EXERCISE SET —
1. In the excerpt on data replication models, what must connect the publisher and the distributor to each other?
2. Reproduce the passage of the data replication excerpt, everything from "Figure 2. You" down to "the publishing server).".
3. Pick up the excerpt on data replication models after its final sentence and keep writing it.

EXCERPT TO READ —
However, it’s important to consider the following for this replication model:

If your OLTP server’s activity is substantial and affects greater than 10% of your total data per day, this scenario is not for you. Other scenarios or configurations will better fit your needs.
If your OLTP server is maximized on CPU, memory, and disk utilization, you should also consider another data replication scenario because this one is not for you either.

The Central Publisher with Remote Distributor Replication Model

The central publisher with remote distributor scenario, as shown in Figure 2, is similar to the central publisher scenario and would be used in the same general situations. The major difference between the two is that in the central publisher with remote distributor scenario, a second server is used to perform the role of distributor. This is highly desirable when you need to free the publishing server from having to perform the distribution task from a CPU, disk, and memory point of view. This is also the best scenario from which to expand the number of publishers and subscribers. Remember that a single distribution server can distribute changes for several publishers. The publisher and distributor must be connected to each other via a reliable, high-speed data link. This remote distributor scenario is proving to be one of the best data replication configurations due to its minimal impact on the publication server and maximum distribution capability to any number of subscribers.

Figure 2. You use the central publisher with remote distributor scenario when you need to offload the distribution work to another server (to minimize the impact to the publishing server).

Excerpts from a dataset

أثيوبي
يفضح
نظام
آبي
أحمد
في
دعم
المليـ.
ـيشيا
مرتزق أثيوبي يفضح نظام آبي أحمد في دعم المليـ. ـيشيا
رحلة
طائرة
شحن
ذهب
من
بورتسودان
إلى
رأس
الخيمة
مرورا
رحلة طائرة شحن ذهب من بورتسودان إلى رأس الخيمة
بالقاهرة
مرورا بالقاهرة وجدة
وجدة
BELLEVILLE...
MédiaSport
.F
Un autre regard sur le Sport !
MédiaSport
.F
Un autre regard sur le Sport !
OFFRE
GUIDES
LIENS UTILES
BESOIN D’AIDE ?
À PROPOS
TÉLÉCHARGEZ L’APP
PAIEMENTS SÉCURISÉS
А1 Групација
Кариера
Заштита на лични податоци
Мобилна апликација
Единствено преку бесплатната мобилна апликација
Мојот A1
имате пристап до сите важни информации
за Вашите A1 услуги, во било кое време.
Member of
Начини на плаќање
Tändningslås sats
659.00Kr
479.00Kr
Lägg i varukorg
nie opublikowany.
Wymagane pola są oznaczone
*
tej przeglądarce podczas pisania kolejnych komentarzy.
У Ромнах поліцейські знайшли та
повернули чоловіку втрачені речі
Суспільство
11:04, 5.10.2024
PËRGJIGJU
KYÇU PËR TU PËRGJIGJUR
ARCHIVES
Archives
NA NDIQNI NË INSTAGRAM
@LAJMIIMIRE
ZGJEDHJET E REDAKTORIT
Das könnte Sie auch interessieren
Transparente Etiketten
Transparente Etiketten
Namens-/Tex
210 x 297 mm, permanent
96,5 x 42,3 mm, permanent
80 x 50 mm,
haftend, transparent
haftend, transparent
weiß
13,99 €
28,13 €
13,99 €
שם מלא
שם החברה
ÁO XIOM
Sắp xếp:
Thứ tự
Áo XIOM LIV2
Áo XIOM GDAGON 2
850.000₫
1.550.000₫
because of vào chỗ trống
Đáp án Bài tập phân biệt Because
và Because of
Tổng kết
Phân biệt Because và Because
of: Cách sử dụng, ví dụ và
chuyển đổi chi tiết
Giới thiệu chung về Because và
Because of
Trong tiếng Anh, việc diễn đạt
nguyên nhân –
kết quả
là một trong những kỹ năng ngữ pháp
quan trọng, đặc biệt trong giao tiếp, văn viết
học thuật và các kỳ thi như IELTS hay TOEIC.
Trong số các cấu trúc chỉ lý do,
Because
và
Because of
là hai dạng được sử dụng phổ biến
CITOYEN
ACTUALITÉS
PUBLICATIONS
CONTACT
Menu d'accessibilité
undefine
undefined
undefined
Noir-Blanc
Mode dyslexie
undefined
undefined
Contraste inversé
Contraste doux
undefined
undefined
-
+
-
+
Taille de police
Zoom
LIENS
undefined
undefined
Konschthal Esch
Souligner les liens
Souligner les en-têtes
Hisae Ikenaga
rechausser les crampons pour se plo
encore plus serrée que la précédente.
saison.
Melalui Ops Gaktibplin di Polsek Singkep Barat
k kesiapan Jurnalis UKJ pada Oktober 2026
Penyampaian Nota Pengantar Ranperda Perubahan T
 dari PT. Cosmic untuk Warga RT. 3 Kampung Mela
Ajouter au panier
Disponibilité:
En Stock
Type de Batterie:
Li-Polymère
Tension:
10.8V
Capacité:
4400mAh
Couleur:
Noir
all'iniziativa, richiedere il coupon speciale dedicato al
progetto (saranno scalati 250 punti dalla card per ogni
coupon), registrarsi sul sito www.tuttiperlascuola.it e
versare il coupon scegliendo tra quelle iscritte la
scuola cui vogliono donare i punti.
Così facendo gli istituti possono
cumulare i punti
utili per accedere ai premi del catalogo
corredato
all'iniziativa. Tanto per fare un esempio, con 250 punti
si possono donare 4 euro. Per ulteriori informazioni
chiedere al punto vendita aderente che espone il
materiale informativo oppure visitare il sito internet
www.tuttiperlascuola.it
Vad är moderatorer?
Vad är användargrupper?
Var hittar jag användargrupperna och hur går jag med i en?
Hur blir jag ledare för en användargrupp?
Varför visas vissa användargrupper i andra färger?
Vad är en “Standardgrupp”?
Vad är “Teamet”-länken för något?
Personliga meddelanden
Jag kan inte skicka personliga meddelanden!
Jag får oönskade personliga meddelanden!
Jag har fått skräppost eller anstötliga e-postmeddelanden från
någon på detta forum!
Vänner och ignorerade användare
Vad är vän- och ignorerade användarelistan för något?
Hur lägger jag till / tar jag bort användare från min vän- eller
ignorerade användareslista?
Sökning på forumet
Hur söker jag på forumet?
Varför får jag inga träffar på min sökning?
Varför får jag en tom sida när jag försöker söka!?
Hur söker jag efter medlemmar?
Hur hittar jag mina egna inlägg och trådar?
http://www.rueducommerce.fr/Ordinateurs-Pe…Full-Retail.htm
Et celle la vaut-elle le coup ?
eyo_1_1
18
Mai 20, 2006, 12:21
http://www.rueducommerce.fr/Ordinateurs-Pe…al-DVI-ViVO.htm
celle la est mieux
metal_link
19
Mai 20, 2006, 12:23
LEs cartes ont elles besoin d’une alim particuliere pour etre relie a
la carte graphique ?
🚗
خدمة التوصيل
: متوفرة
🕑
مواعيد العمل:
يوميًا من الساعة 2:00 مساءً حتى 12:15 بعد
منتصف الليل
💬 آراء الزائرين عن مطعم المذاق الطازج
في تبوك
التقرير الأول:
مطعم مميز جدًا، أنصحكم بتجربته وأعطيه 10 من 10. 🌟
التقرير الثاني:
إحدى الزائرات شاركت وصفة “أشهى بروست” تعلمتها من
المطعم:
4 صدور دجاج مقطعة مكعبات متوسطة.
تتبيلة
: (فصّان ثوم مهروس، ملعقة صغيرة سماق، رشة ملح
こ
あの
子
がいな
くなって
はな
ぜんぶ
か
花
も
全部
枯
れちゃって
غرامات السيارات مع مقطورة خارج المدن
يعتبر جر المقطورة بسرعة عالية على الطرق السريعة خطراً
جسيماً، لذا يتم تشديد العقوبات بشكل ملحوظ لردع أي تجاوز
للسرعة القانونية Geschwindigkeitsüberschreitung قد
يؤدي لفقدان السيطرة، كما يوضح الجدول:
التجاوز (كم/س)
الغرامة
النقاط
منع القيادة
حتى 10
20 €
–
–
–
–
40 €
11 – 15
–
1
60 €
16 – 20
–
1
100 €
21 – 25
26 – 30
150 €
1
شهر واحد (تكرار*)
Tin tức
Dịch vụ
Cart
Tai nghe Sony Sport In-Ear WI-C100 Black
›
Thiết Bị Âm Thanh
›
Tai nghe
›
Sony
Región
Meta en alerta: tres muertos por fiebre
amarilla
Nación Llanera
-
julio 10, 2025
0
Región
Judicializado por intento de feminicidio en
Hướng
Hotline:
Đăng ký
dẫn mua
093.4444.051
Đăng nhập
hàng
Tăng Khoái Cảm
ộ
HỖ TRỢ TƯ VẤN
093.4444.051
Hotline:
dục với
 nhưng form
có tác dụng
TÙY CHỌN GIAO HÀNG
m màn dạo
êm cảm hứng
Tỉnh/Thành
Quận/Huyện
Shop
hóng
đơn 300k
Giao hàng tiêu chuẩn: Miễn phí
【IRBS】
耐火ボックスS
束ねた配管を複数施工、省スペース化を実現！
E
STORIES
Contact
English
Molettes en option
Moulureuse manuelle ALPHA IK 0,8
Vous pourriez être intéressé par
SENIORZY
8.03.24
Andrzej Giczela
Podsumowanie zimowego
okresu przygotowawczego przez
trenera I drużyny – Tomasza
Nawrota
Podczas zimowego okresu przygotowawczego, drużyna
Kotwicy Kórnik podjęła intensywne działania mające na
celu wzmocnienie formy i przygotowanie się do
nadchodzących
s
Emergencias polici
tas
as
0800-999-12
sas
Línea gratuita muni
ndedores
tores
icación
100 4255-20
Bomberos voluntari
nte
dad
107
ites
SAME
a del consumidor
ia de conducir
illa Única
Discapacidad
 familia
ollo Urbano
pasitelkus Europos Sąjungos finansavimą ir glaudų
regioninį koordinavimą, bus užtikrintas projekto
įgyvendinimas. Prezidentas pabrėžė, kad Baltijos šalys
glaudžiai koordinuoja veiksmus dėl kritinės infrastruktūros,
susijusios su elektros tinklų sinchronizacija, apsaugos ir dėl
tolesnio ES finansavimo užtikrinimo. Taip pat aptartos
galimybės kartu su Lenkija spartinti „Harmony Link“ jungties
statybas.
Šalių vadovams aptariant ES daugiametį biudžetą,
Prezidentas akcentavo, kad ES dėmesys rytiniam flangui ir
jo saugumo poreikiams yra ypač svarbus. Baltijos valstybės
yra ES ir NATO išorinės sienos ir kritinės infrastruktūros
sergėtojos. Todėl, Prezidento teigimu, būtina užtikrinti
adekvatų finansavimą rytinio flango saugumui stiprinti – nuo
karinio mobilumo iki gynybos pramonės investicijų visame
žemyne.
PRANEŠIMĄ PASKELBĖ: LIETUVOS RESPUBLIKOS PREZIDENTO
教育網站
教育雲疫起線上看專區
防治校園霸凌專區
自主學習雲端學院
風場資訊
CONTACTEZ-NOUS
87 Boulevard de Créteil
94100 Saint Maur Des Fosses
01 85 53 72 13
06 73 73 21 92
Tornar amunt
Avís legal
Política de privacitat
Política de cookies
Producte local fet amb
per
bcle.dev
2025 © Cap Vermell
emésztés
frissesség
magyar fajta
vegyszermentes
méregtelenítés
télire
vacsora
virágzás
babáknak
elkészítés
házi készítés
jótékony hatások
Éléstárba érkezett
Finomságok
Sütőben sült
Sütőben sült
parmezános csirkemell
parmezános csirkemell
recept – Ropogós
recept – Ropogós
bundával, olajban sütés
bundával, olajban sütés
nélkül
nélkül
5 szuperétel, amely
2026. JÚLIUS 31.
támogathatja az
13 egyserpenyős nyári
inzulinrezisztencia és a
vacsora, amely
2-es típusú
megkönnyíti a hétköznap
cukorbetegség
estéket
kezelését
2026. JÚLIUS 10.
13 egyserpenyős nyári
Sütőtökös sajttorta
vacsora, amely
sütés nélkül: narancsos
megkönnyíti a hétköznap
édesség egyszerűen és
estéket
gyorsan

RESPONSES —
1. A reliable, high-speed data link.

2.
Figure 2. You use the central publisher with remote distributor scenario when you need to offload the distribution work to another server (to minimize the impact to the publishing server).

3.
The central publisher/remote distributor approach can be used for all the same purposes as the central publisher scenario, and it also provides the added benefit of having minimal resource impact on the publication servers. If your OLTP server’s activity affects more than 10% of your total data per day, this scenario can usually handle it without much issue. If your OLTP server has overburdened CPU, memory, and disk utilization, implementing this model easily solves these issues as well. The central publisher/remote distribution model is useful for the vast majority of all the data replication configurations due to its optimal characteristics. Nine out of ten replication scenarios that this author has implemented used the remote distributor replication model.

The Publishing Subscriber Replication Model

In the publishing subscriber scenario, as shown in Figure 3 , the publication server also has to act as a distribution server to one subscriber. This subscriber, in turn, immediately publishes the data to any number of other subscribers. The configuration depicted here does not use a remote distribution configuration option but serves the same distribution model purpose. This scenario is best used when a slow or expensive network link exists between the original publishing server and all the other potential subscribers. This allows the initial (critical) publication of the data to be distributed from the original publishing server to that single subscriber across the slow, unpredictable, or expensive network line. Then, each of the many other subscribers can subscribe to the data, using faster, more predictable, “local” network lines than they would have with the publishing subscriber server.

Figure 3. The publishing subscriber scenario works well when you have to deal with slow, unpredictable, or expensive network links in diverse geographic situations.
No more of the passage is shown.